Antiparasitic medicine for endangered Key deer and an abundance of sterile New World screwworm flies continue to help fight the screwworm situation in South Florida.
More than 101 million sterile screwworm flies have been released by the U.S. Department of Agriculture in Marathon and the Lower Keys since October. In Homestead, where a stray dog was found with a screwworm infestation in December, nearly 2 million have been released.
They help to drive down the number of fertile flies by mating with wild flies to produce eggs that never hatch. Screwworms feed inside the open wounds of any warm-blooded living animal, which has resulted in the deaths of 135 endanger Key deer found only in Monroe County. Some have had to be euthanized and others have died from their screwworm-inflicted conditions.

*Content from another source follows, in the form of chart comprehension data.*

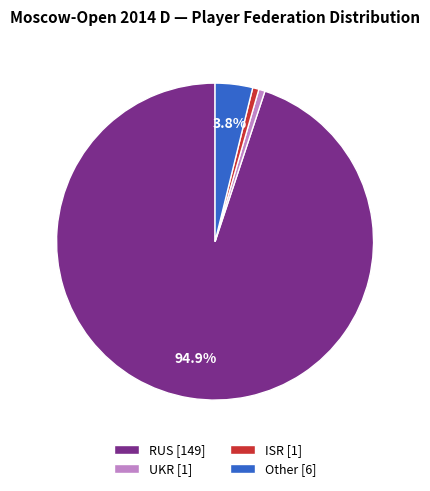

What is the largest slice in the pie chart?

RUS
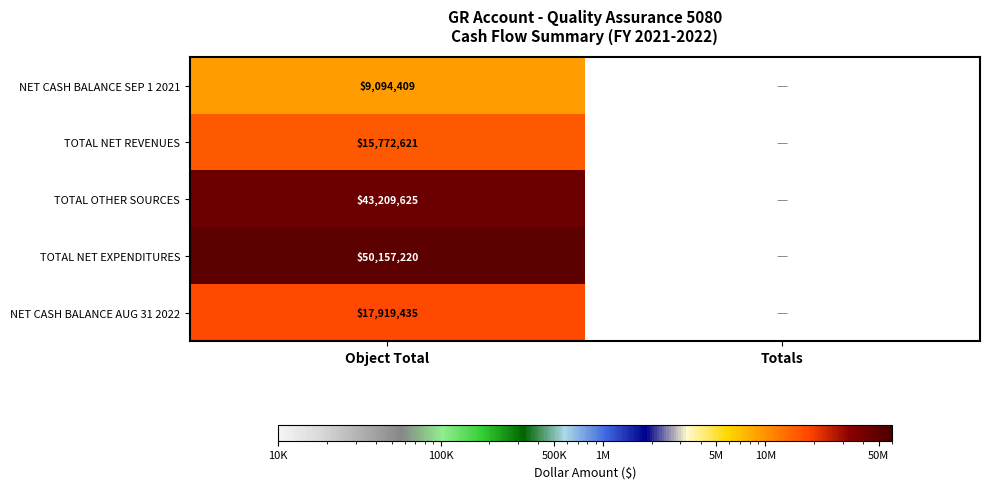

Count the number of data series in this chart.

5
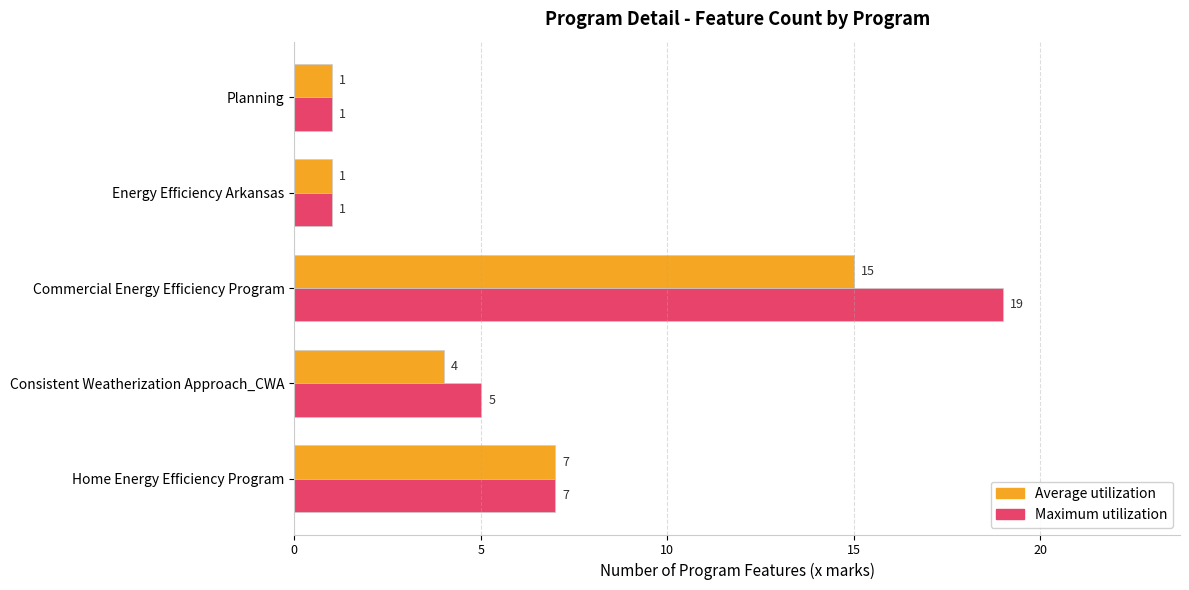

Count the Maximum utilization values in the range 1 to 7.

4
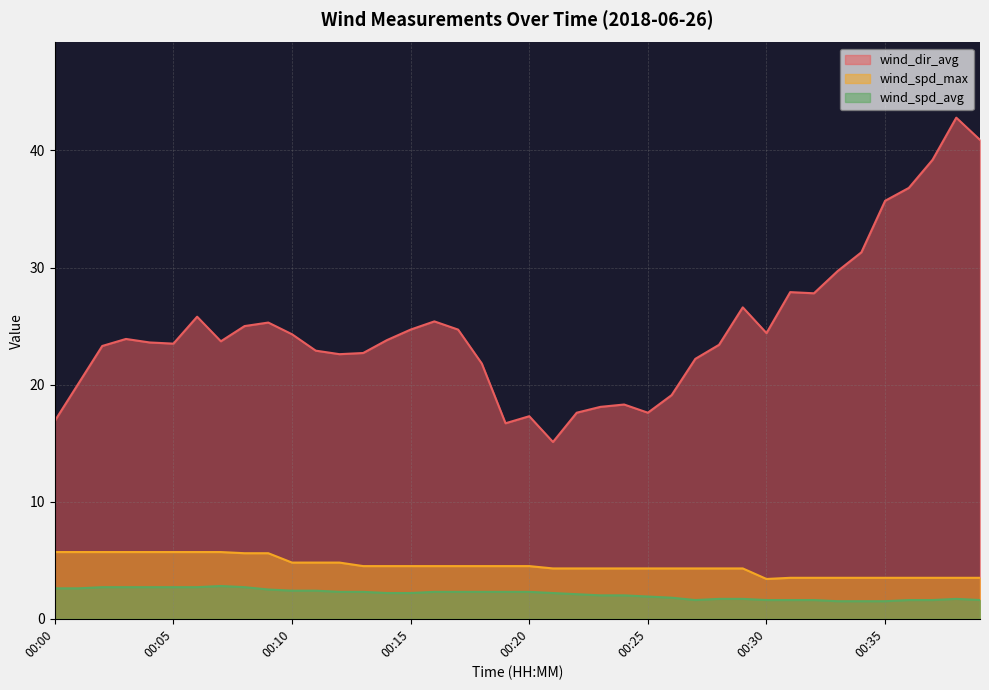

Reading left to right, transcribe all the data shown in this chart.

wind_dir_avg: 16.9	20.1	23.3	23.9	23.6	23.5	25.8	23.7	25.0	25.3	24.3	22.9	22.6	22.7	23.8	24.7	25.4	24.7	21.8	16.7	17.3	15.1	17.6	18.1	18.3	17.6	19.1	22.2	23.4	26.6	24.4	27.9	27.8	29.7	31.3	35.7	36.8	39.2	42.8	40.9
wind_spd_max: 5.7	5.7	5.7	5.7	5.7	5.7	5.7	5.7	5.6	5.6	4.8	4.8	4.8	4.5	4.5	4.5	4.5	4.5	4.5	4.5	4.5	4.3	4.3	4.3	4.3	4.3	4.3	4.3	4.3	4.3	3.4	3.5	3.5	3.5	3.5	3.5	3.5	3.5	3.5	3.5
wind_spd_avg: 2.6	2.6	2.7	2.7	2.7	2.7	2.7	2.8	2.7	2.5	2.4	2.4	2.3	2.3	2.2	2.2	2.3	2.3	2.3	2.3	2.3	2.2	2.1	2.0	2.0	1.9	1.8	1.6	1.7	1.7	1.6	1.6	1.6	1.5	1.5	1.5	1.6	1.6	1.7	1.6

The last time a Key deer was found with a screwworm infestation was Jan. 7, according to Ken Warren, spokesman for the U.S. Fish and Wildlife Service.
“That’s the longest we’ve gone yet without any cases,” he said, adding Florida could be declared screwworm-fly free as soon as June. “The trends are positive but there’s still work to be done.”
Warren said in order for the USDA to declare the state completely eradicated of screwworm, there has to be a three- to four-month span of no screwworm cases.
Refuge officers and volunteers continue administering doses of antiparasitic medicine doramectin to Key deer. Warren said a total 13,003 doses have been administered.
There have not been any other screwworm cases reported in the Homestead area, according to Jenn Meale, communications director for the state Department of Agriculture and Consumer Services.
A roadside checkpoint in Key Largo is still open for pet owners traveling out of the Keys where federal officials examine their pets for New World screwworm. So far, no cases have been found in the 12,925 inspected animals leaving the Keys since the 24-hour northbound checkpoint opened in early October.